Once the agent has updated actor_states, the handler simply returns:

Ok(())

There is no direct reply back to the caller for CreateOrUpdate<ActorSpec>.

From the agent’s point of view, the work for the message is:

  • decide whether to attempt a spawn (idempotence + supervision gate),

  • call remote.gspawn(...) into the local Proc,

  • record the outcome in actor_states[name] as ActorInstanceState.

That’s it.
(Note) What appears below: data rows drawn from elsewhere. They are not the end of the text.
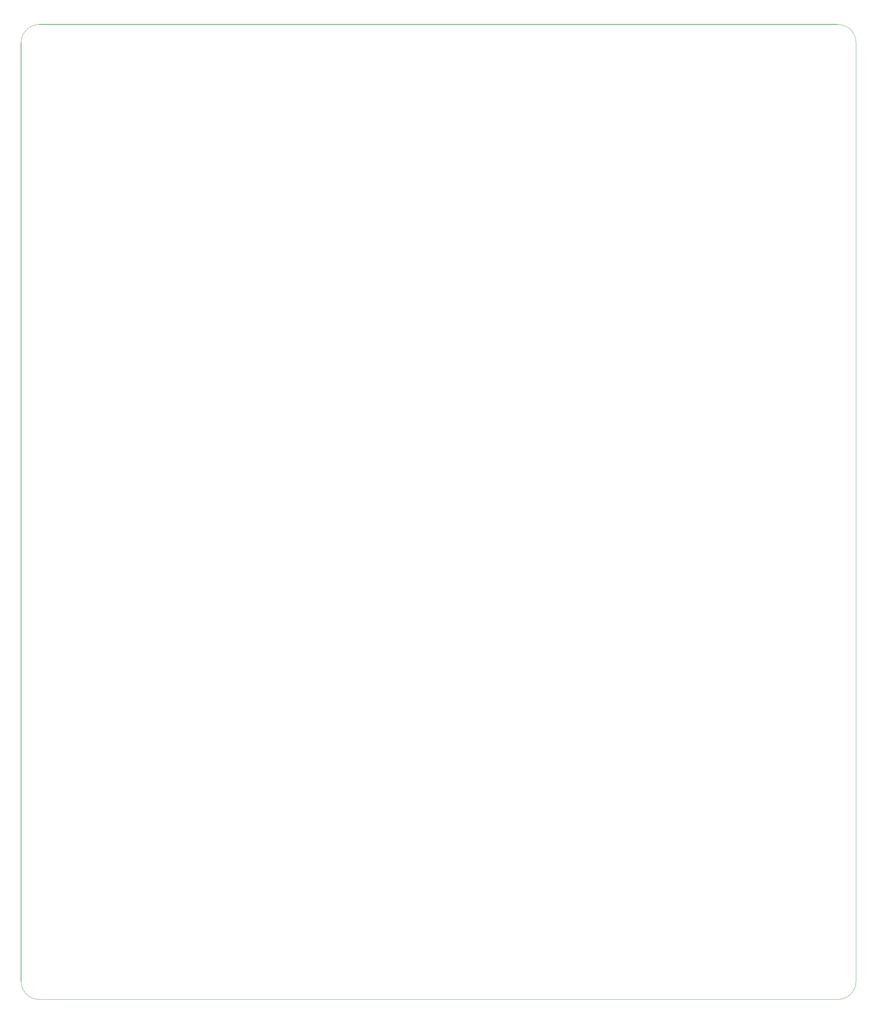
<source format=gbr>
G04 #@! TF.GenerationSoftware,KiCad,Pcbnew,(5.1.0-0)*
G04 #@! TF.CreationDate,2019-10-10T01:34:02-07:00*
G04 #@! TF.ProjectId,MainBoard,4d61696e-426f-4617-9264-2e6b69636164,rev?*
G04 #@! TF.SameCoordinates,Original*
G04 #@! TF.FileFunction,Profile,NP*
%FSLAX46Y46*%
G04 Gerber Fmt 4.6, Leading zero omitted, Abs format (unit mm)*
G04 Created by KiCad (PCBNEW (5.1.0-0)) date 2019-10-10 01:34:02*
%MOMM*%
%LPD*%
G04 APERTURE LIST*
%ADD10C,0.100000*%
%ADD11C,0.150000*%
G04 APERTURE END LIST*
D10*
X166370000Y-77470000D02*
G75*
G02X171450000Y-72390000I5080000J0D01*
G01*
X171450000Y-346710000D02*
G75*
G02X166370000Y-341630000I0J5080000D01*
G01*
X401320000Y-341630000D02*
G75*
G02X396240000Y-346710000I-5080000J0D01*
G01*
X396240000Y-72390000D02*
G75*
G02X401320000Y-77470000I0J-5080000D01*
G01*
X396240000Y-346710000D02*
X171450000Y-346710000D01*
X401320000Y-77470000D02*
X401320000Y-341630000D01*
D11*
X166370000Y-77470000D02*
X166370000Y-341630000D01*
X396240000Y-72390000D02*
X171450000Y-72390000D01*
M02*

</source>
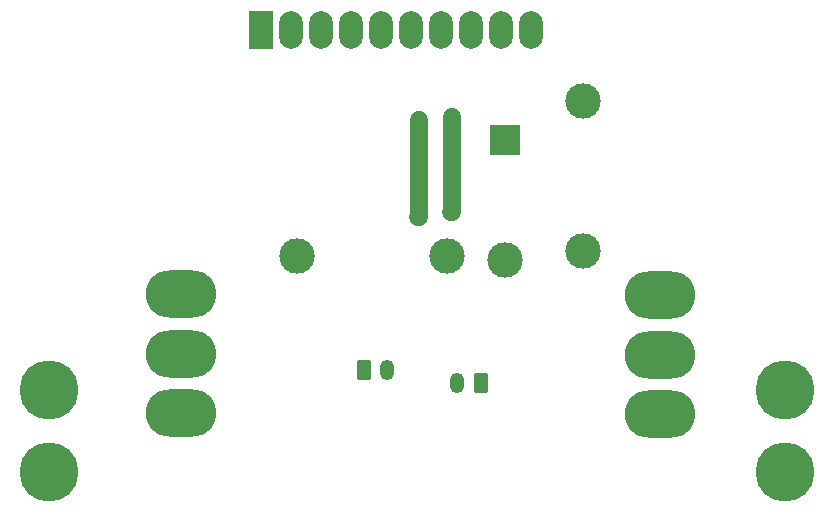
<source format=gbr>
G04 #@! TF.GenerationSoftware,KiCad,Pcbnew,(6.0.5)*
G04 #@! TF.CreationDate,2022-05-10T18:56:39+02:00*
G04 #@! TF.ProjectId,PCB_potencjometry_SN1533,5043425f-706f-4746-956e-636a6f6d6574,rev?*
G04 #@! TF.SameCoordinates,Original*
G04 #@! TF.FileFunction,Copper,L1,Top*
G04 #@! TF.FilePolarity,Positive*
%FSLAX46Y46*%
G04 Gerber Fmt 4.6, Leading zero omitted, Abs format (unit mm)*
G04 Created by KiCad (PCBNEW (6.0.5)) date 2022-05-10 18:56:39*
%MOMM*%
%LPD*%
G01*
G04 APERTURE LIST*
G04 Aperture macros list*
%AMRoundRect*
0 Rectangle with rounded corners*
0 $1 Rounding radius*
0 $2 $3 $4 $5 $6 $7 $8 $9 X,Y pos of 4 corners*
0 Add a 4 corners polygon primitive as box body*
4,1,4,$2,$3,$4,$5,$6,$7,$8,$9,$2,$3,0*
0 Add four circle primitives for the rounded corners*
1,1,$1+$1,$2,$3*
1,1,$1+$1,$4,$5*
1,1,$1+$1,$6,$7*
1,1,$1+$1,$8,$9*
0 Add four rect primitives between the rounded corners*
20,1,$1+$1,$2,$3,$4,$5,0*
20,1,$1+$1,$4,$5,$6,$7,0*
20,1,$1+$1,$6,$7,$8,$9,0*
20,1,$1+$1,$8,$9,$2,$3,0*%
G04 Aperture macros list end*
G04 #@! TA.AperFunction,ComponentPad*
%ADD10R,2.000000X3.200000*%
G04 #@! TD*
G04 #@! TA.AperFunction,ComponentPad*
%ADD11O,2.000000X3.200000*%
G04 #@! TD*
G04 #@! TA.AperFunction,ComponentPad*
%ADD12R,2.500000X2.500000*%
G04 #@! TD*
G04 #@! TA.AperFunction,ComponentPad*
%ADD13C,3.000000*%
G04 #@! TD*
G04 #@! TA.AperFunction,ComponentPad*
%ADD14RoundRect,0.250000X-0.350000X-0.625000X0.350000X-0.625000X0.350000X0.625000X-0.350000X0.625000X0*%
G04 #@! TD*
G04 #@! TA.AperFunction,ComponentPad*
%ADD15O,1.200000X1.750000*%
G04 #@! TD*
G04 #@! TA.AperFunction,ComponentPad*
%ADD16O,6.000000X4.000000*%
G04 #@! TD*
G04 #@! TA.AperFunction,ComponentPad*
%ADD17C,5.000000*%
G04 #@! TD*
G04 #@! TA.AperFunction,ComponentPad*
%ADD18RoundRect,0.250000X0.350000X0.625000X-0.350000X0.625000X-0.350000X-0.625000X0.350000X-0.625000X0*%
G04 #@! TD*
G04 #@! TA.AperFunction,ViaPad*
%ADD19C,0.800000*%
G04 #@! TD*
G04 #@! TA.AperFunction,Conductor*
%ADD20C,1.500000*%
G04 #@! TD*
G04 APERTURE END LIST*
D10*
G04 #@! TO.P,J1,1,Pin_1*
G04 #@! TO.N,Net-(J1-Pad1)*
X138940000Y-82300000D03*
D11*
G04 #@! TO.P,J1,2,Pin_2*
G04 #@! TO.N,GND*
X141480000Y-82300000D03*
G04 #@! TO.P,J1,3,Pin_3*
G04 #@! TO.N,Net-(J1-Pad3)*
X144020000Y-82300000D03*
G04 #@! TO.P,J1,4,Pin_4*
G04 #@! TO.N,GND*
X146560000Y-82300000D03*
G04 #@! TO.P,J1,5,Pin_5*
G04 #@! TO.N,Net-(D1-Pad1)*
X149100000Y-82300000D03*
G04 #@! TO.P,J1,6,Pin_6*
G04 #@! TO.N,GND*
X151640000Y-82300000D03*
G04 #@! TO.P,J1,7,Pin_7*
X154180000Y-82300000D03*
G04 #@! TO.P,J1,8,Pin_8*
X156720000Y-82300000D03*
G04 #@! TO.P,J1,9,Pin_9*
G04 #@! TO.N,Net-(J1-Pad9)*
X159260000Y-82300000D03*
G04 #@! TO.P,J1,10,Pin_10*
G04 #@! TO.N,Net-(J1-Pad10)*
X161800000Y-82300000D03*
G04 #@! TD*
D12*
G04 #@! TO.P,D1,1,K*
G04 #@! TO.N,Net-(D1-Pad1)*
X159550000Y-91595000D03*
D13*
G04 #@! TO.P,D1,2,A*
G04 #@! TO.N,Net-(D1-Pad2)*
X159550000Y-101755000D03*
G04 #@! TD*
G04 #@! TO.P,R2,1*
G04 #@! TO.N,Net-(R2-Pad1)*
X154700000Y-101400000D03*
G04 #@! TO.P,R2,2*
G04 #@! TO.N,GND*
X142000000Y-101400000D03*
G04 #@! TD*
D14*
G04 #@! TO.P,J3,1,Pin_1*
G04 #@! TO.N,Net-(J1-Pad9)*
X147600000Y-111050000D03*
D15*
G04 #@! TO.P,J3,2,Pin_2*
G04 #@! TO.N,Net-(R2-Pad1)*
X149600000Y-111050000D03*
G04 #@! TD*
D16*
G04 #@! TO.P,RV2,1,1*
G04 #@! TO.N,Net-(R1-Pad1)*
X172700000Y-114800000D03*
G04 #@! TO.P,RV2,2,2*
G04 #@! TO.N,GND*
X172700000Y-109762000D03*
G04 #@! TO.P,RV2,3,3*
G04 #@! TO.N,Net-(J1-Pad3)*
X172700000Y-104700000D03*
G04 #@! TD*
D17*
G04 #@! TO.P,REF\u002A\u002A,1*
G04 #@! TO.N,GND*
X121000000Y-119700000D03*
G04 #@! TD*
G04 #@! TO.P,REF\u002A\u002A,1*
G04 #@! TO.N,GND*
X183300000Y-119700000D03*
G04 #@! TD*
D18*
G04 #@! TO.P,J2,1,Pin_1*
G04 #@! TO.N,Net-(D1-Pad2)*
X157500000Y-112150000D03*
D15*
G04 #@! TO.P,J2,2,Pin_2*
G04 #@! TO.N,Net-(R2-Pad1)*
X155500000Y-112150000D03*
G04 #@! TD*
D16*
G04 #@! TO.P,RV1,1,1*
G04 #@! TO.N,Net-(J1-Pad10)*
X132100000Y-114700000D03*
G04 #@! TO.P,RV1,2,2*
G04 #@! TO.N,GND*
X132100000Y-109662000D03*
G04 #@! TO.P,RV1,3,3*
G04 #@! TO.N,Net-(J1-Pad1)*
X132100000Y-104600000D03*
G04 #@! TD*
D13*
G04 #@! TO.P,R1,1*
G04 #@! TO.N,Net-(R1-Pad1)*
X166200000Y-100950000D03*
G04 #@! TO.P,R1,2*
G04 #@! TO.N,Net-(J1-Pad10)*
X166200000Y-88250000D03*
G04 #@! TD*
D17*
G04 #@! TO.P,REF\u002A\u002A,1*
G04 #@! TO.N,GND*
X183300000Y-112700000D03*
G04 #@! TD*
G04 #@! TO.P,REF\u002A\u002A,1*
G04 #@! TO.N,GND*
X121000000Y-112700000D03*
G04 #@! TD*
D19*
G04 #@! TO.N,Net-(J1-Pad10)*
X155000000Y-97700000D03*
X155050000Y-89600000D03*
G04 #@! TO.N,Net-(J1-Pad9)*
X152250000Y-89900000D03*
X152200000Y-98100000D03*
G04 #@! TD*
D20*
G04 #@! TO.N,Net-(J1-Pad10)*
X155050000Y-97650000D02*
X155000000Y-97700000D01*
X155050000Y-89600000D02*
X155050000Y-97650000D01*
G04 #@! TO.N,Net-(J1-Pad9)*
X152250000Y-89900000D02*
X152250000Y-98050000D01*
X152250000Y-98050000D02*
X152200000Y-98100000D01*
G04 #@! TD*
M02*

</source>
The handler does not try to decide whether the mesh-level spawn “succeeded” or “failed” - it just persists the per-proc result.

Those per-proc results are later read by the resource query handlers (Handler<GetRankStatus>, Handler<GetState<ActorState>> on ProcAgent).

Completing the Spawn: How GetRankStatus Decides Success#

Once every ProcAgent has received the CreateOrUpdate<ActorSpec> message and updated its local actor_states, the caller still does not know:

  • Did every proc spawn the actor successfully?

  • Did any proc report a supervision failure?

  • Are all actors running, or did one terminate immediately?

To answer these questions, the ProcMeshRef performs a second distributed query using the resource verb:

resource::GetRankStatus{ name, reply }

This message is broadcast to the same ProcAgent mesh. Each agent replies with a small “overlay” describing its result for that actor name:

  • no entry yet -> NotExist

  • spawn failed -> Failed(error)

  • spawned and running -> Running

  • terminated -> Stopped/Failed,

  • supervision events present -> Failed.

The reply port used to collect all GetRankStatus responses is opened via:

let (port, rx) = cx.mailbox().open_accum_port_opts(
    StatusMesh::from_single(region.clone(), Status::NotExist),
    Some(ReducerOpts { max_update_interval: Some(Duration::from_millis(50)) }),
);

Here, cx is the callers context. In tests this is typically testing::instance(), a tiny driver actor (Instance<>()), so the accumulation port (port/rx)-and thus all collected replies-live in that test instance’s mailbox.

An accumulation port is just a mailbox port that keeps a running aggregate value. Each GetRankStatus reply is an overlay, and the mailbox’s reducer merges those overlays into a single StatusMesh, with one final status per proc/rank.